#### Dataset
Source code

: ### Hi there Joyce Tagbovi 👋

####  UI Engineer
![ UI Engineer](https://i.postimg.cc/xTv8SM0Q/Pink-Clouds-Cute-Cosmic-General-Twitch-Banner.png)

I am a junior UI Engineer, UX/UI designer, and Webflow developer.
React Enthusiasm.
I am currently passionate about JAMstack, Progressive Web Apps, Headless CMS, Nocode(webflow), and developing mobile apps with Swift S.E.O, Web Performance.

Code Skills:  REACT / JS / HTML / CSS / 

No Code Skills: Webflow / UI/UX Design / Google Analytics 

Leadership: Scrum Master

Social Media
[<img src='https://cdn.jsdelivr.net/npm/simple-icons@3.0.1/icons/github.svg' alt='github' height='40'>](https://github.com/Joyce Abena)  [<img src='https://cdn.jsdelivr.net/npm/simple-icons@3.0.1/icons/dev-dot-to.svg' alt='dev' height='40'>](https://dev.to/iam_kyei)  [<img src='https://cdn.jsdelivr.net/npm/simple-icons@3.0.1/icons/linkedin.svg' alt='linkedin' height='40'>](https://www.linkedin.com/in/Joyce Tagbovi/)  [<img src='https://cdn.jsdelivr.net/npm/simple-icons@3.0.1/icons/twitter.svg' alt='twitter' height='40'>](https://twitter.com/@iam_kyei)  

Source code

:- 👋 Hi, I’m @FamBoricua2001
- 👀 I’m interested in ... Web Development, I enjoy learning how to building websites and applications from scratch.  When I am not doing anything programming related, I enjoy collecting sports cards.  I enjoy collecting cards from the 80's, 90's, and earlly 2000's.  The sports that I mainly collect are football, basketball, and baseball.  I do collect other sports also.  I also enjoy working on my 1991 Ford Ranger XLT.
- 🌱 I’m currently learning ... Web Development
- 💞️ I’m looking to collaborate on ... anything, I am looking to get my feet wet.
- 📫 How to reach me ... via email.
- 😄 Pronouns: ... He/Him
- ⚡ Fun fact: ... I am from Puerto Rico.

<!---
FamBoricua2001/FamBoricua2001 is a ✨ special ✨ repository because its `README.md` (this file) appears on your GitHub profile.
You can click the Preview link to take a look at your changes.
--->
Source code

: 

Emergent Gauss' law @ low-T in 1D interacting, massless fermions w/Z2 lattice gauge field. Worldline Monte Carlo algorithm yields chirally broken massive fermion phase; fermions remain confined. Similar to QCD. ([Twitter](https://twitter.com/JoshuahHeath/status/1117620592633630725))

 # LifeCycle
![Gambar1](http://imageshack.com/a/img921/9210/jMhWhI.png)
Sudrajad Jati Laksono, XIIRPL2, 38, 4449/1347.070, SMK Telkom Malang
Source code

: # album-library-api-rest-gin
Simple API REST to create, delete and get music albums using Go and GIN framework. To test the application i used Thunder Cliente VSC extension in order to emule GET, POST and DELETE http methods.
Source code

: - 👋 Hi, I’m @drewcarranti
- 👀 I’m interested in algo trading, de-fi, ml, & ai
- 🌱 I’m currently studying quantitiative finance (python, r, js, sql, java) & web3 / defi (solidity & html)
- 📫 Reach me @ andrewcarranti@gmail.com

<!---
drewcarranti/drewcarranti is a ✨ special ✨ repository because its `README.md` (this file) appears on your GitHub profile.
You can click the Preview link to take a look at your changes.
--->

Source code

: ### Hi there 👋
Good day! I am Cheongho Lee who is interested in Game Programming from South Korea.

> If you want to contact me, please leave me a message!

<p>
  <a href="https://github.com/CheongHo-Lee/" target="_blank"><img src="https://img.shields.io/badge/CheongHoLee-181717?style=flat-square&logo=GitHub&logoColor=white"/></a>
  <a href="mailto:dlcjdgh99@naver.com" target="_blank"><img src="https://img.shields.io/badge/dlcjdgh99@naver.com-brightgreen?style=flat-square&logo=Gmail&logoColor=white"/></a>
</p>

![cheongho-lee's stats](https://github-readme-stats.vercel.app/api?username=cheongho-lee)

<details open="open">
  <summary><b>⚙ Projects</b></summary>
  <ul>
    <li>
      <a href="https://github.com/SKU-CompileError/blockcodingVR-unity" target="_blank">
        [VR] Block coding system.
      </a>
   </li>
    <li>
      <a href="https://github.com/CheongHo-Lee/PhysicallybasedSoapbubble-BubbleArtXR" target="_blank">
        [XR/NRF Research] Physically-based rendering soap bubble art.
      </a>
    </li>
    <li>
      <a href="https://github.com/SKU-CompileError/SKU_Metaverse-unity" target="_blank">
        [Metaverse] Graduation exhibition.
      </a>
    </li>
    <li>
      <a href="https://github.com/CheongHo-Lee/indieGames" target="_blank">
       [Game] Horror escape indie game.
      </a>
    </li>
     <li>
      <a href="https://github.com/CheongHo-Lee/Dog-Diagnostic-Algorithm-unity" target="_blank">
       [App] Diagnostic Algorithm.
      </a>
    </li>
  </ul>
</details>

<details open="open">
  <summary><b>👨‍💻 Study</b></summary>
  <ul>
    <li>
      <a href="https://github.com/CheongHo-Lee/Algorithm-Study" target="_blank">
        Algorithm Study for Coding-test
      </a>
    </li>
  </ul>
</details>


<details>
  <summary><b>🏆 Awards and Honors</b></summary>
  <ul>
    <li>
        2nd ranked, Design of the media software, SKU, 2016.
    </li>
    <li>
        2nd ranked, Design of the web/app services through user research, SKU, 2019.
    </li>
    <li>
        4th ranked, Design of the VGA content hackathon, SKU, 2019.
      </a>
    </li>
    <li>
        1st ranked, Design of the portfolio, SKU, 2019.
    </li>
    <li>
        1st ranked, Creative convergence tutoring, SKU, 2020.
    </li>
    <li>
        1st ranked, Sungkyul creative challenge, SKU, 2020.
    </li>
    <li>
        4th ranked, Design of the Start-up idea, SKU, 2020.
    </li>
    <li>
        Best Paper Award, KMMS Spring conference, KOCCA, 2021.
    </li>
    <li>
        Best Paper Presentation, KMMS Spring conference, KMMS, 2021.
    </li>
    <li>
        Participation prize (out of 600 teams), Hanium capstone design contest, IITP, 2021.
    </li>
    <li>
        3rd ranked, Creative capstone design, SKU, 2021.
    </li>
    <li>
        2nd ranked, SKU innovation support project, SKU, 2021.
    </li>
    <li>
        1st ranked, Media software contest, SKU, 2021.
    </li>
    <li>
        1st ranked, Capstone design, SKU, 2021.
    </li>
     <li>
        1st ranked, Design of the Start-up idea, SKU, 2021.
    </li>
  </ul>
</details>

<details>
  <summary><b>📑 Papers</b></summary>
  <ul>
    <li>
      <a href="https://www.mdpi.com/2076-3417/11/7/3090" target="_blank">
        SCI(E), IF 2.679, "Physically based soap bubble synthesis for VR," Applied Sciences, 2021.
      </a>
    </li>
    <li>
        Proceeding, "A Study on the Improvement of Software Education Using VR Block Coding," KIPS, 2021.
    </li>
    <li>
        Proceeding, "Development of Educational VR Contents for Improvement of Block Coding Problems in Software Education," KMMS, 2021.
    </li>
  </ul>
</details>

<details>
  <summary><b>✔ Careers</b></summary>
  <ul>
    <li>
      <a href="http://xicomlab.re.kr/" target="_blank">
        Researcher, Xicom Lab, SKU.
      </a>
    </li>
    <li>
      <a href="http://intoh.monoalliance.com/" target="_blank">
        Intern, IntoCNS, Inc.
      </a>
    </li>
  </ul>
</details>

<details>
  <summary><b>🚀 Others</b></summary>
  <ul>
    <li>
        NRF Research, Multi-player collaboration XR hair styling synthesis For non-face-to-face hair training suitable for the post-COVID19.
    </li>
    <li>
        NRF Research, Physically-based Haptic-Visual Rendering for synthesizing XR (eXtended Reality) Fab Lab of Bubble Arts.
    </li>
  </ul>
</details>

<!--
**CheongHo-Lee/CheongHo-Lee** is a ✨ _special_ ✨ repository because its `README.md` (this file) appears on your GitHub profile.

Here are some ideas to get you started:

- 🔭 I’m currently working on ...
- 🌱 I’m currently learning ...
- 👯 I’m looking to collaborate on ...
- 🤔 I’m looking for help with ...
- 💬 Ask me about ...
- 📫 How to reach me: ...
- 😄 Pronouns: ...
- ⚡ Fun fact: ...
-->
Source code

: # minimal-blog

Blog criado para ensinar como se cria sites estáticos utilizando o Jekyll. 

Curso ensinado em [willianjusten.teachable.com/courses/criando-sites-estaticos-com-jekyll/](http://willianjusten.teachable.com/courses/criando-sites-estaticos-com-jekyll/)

#### The task
Among the entries above, count every line containing the string "Skills". Your reply must be that number alone.

#### Completed exercise
2